Ben grapples with himself to get the words out. It's in the middle of his struggle, trying to say what his mouth will not allow, that Luke gently lays a hand on his cheek and looks at him with soft blue eyes. Immediately Ben is overcome by the need to cry, but the tears won’t come. He can no longer feel the proper level of emotion. There is a veil between his heart and his family. It pulls, tightened from somewhere far away. It catches and he feels deprived, as if trying to breathe through a heavy cloth. He aches all over, his little patchwork body held together by a numb sting. When he gives no response, Uncle Luke smiles sadly, removes his hand, and leaves the room.
Ben shakes quietly, a contained thing. In the absence of Luke the light that naturally radiated from him is also gone. The room is left nothing more than a vacuum of cold solitude. Ben is still unable to release any external signs of anguish. It's as if he is on the verge of feeling, but the dark pulls him back before he can let go of the stress. Ben is completely alone but never by himself. Nothing will be there for him if it is not the dark. The voice turns soft and kind. It tells him not to fear, that it will always be right next to his heart, right inside his brain, right under his skin. They don't need anyone. Not family, not friends, and they certainly don't need the Jedi.

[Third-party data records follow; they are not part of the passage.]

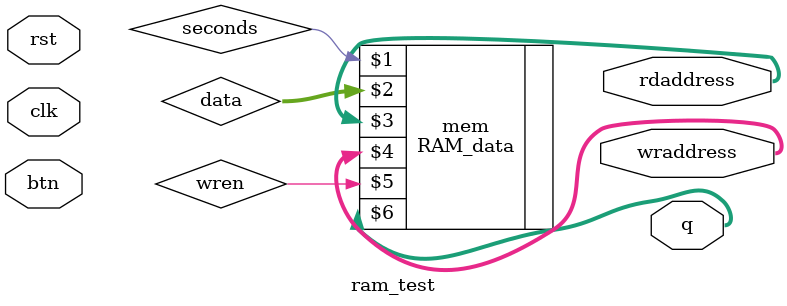
<source format=sv>
module ram_test(
	input logic clk, rst, 
	input logic [2:0] btn,
	output [31:0] q, 
	output [16:0] rdaddress, wraddress
);

	logic wren, seconds;

	logic [31:0] data;

	logic [16:0] addr_wr, addr_cont;

	RAM_data mem(seconds, data, rdaddress, wraddress, wren, q);




endmodule
</source>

Ben knows that it lies, that it is wrong. Still, he is alone and afraid. He curls in on himself as it continues to speak, comforting him sweetly, relentlessly. He has no way out, no way not to listen. Never, not for the rest of his life. It won’t even let him die.
Fear gives way to despair and a seed of hatred is born. It takes root in his heart and begins to grow into the void under his skin.